If you are, you might want to take on a few of our other giant Harry Potter quizzes including All About Harry Potter, Harry Potter Family Tree or even another one of Mrchewpoo’s creations: Tread Carefully: Harry Potter and the Philosophers Stone
Finally, we have the full explanation of MrChewyPoo’s madness after the jump.
The text is taken directly from the quiz comments:
I apologize for the rather long comment. If you’re not interested in the inner makings of this quiz, nor the defining moments of insanity, rate the comment down and move along.
Now, for those who remain… Converting .epub format to text was a challenge in itself. I will spare the explanation which involved a little bit of API programming with a simply amazing OCR program I use. Oh, it helps to have a bit of a technical background. I understand there are programs out there which will do it for you, but, as with all good things, most look either illegal, dubious or expensive.
It turns out converting to text was the easy part. Given the sheer volume of words involved here, once I obtained the text, I discovered I wasn’t at all sure what to do with it. First was to remove all punctuation (save the single apostrophe and single hyphen):
( ) ! ? , . ; : ” [ ] — …
For that I simply used Notepad (Windows) which was surprisingly quick and effective in dealing with the data. The one thing it couldn’t do was line breaks (paragraphs). Aye, there was the rub.
I needed to plug it into Excel so all words existed in a single column. I tried copy-and-pasting into a cell then text-to-columns (space-delimited) with the hopes of transposing to rows, but it ran out of room. Excel doesn’t handle more than 256 columns. Problem.
So I pasted the whole thing into Word which just about killed my system (I know, I need a new system) but it worked. I replaced all spaces with paragraph breaks, resulting in a 9,000 page Word document.
I then tried to copy and paste that from Word into Excel which actually did kill my system.
I’m still apologizing to the poor thing.
I almost gave up at this point. Pipe dream, I said.
Remembering how nicely Notepad played with me, I figured I’d try and copy-and-paste from Word to Notepad then from Notepad to Excel.
It worked a dream!
Well, nightmare actually. Excel only accepts 65,000 rows.

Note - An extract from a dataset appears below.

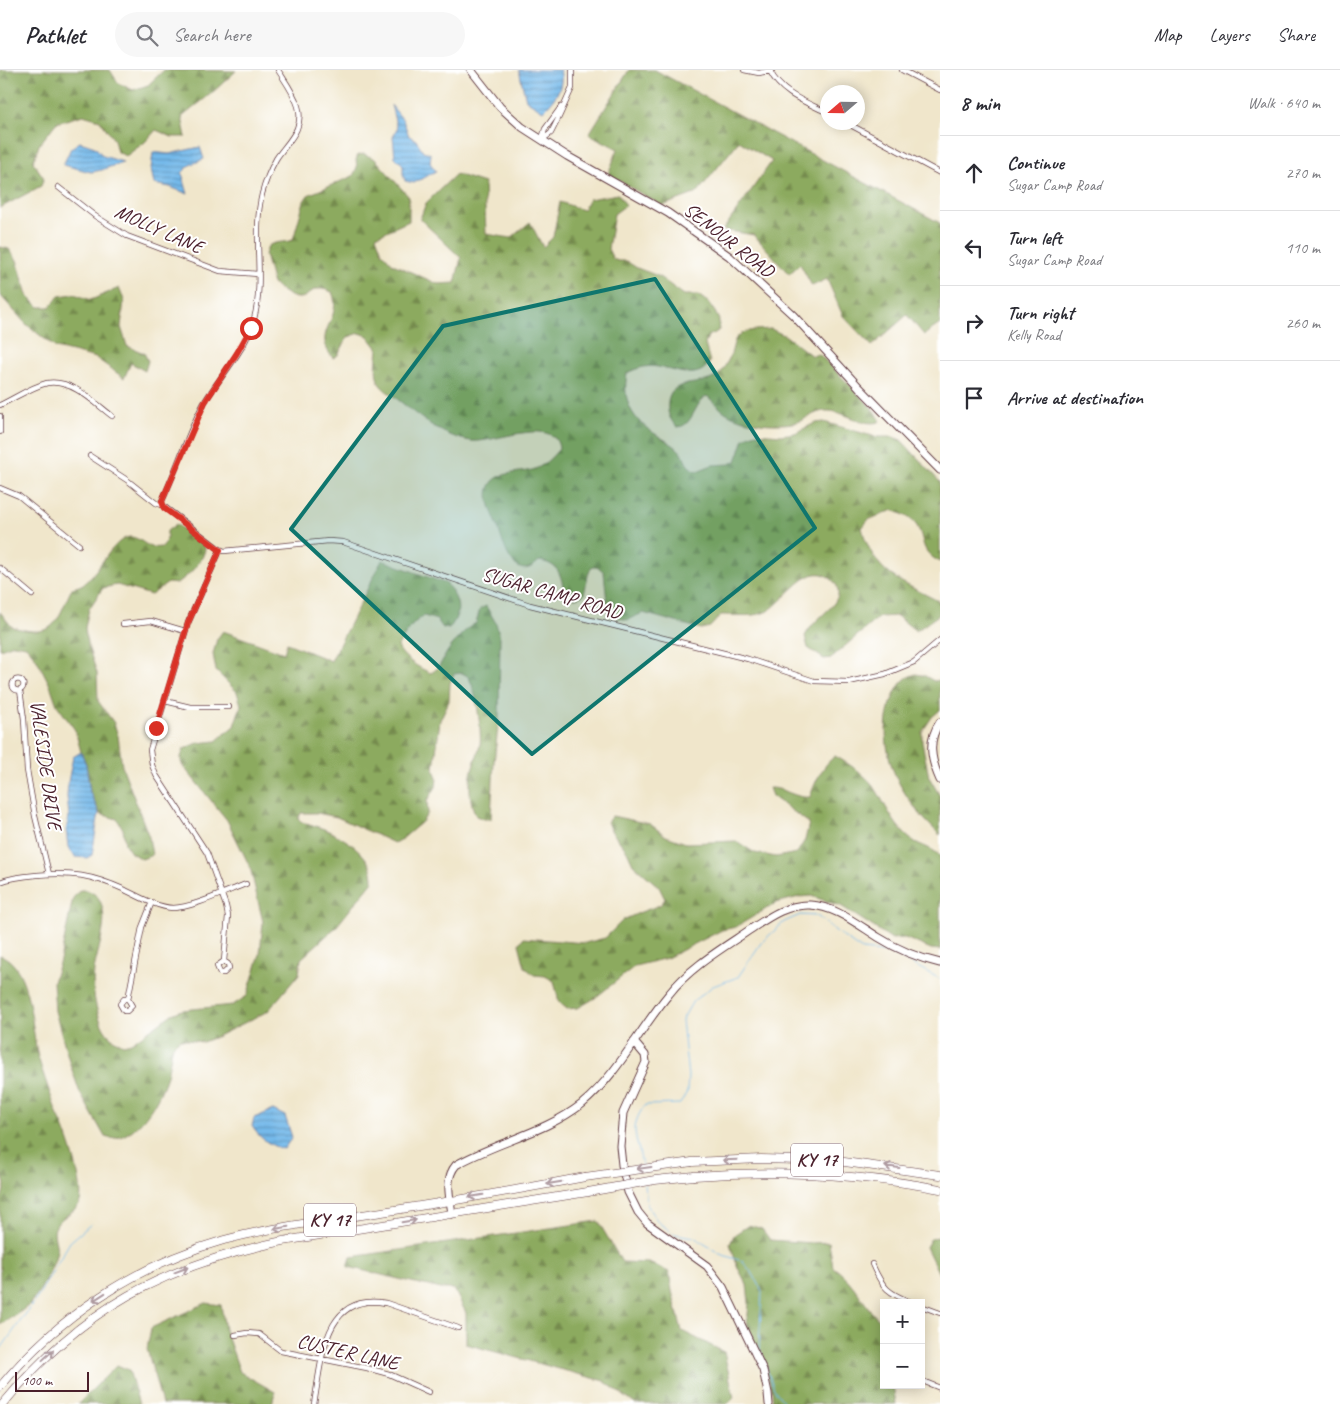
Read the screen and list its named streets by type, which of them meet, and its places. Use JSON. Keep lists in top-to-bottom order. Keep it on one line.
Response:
{"streets":{"main road":["SENOUR ROAD","KY 17"],"street":["MOLLY LANE","SUGAR CAMP ROAD","VALESIDE DRIVE","CUSTER LANE"]},"scale_bar":"100 m","north":"left","page":{"header":"Pathlet","search":"Search here","nav":["Map","Layers","Share"],"heading":["8 min","Walk · 640 m"],"list":[["Continue","Sugar Camp Road","270 m"],["Turn left","Sugar Camp Road","110 m"],["Turn right","Kelly Road","260 m"],"Arrive at destination"],"map_buttons":["+","−"],"scale":"100 m"}}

I should explain at this point that my goal was just the first book. That’s it. One book. 76,000 words, give or take. Easy peasy. So I just created two sheets, pasted and… and now what? Future planning is not a strong point of mine. I had two spreadsheets with 76,000 random words (give or take) and no idea how to summarize and count them. Very long story short, after careful consideration, much Googling and several beers, I made a third sheet, created a macro to read the other sheets and count the words. Great! 12 hours of work and done! I had my quiz!!
Something was missing
I was empty inside.
It wasn’t right
It felt cheap.
I needed ALL the books.
Crazy is a word reserved for the special. I do not consider myself special.
I am a masochist.
So, lather, rinse, repeat I did the same for the remaining six books. Some of those books are rather large (250,000+ words). Excel refuses to talk to me now and Word has run away with my CPU. Over one million written words (twenty-five thousand+ unique ones), a few cases of beer, a pissed off wife, a decent quiz and a few hopefully happy Sporclers later, you have witnessed the result.
I hope you enjoyed. Personally, I consider it an epic quiz.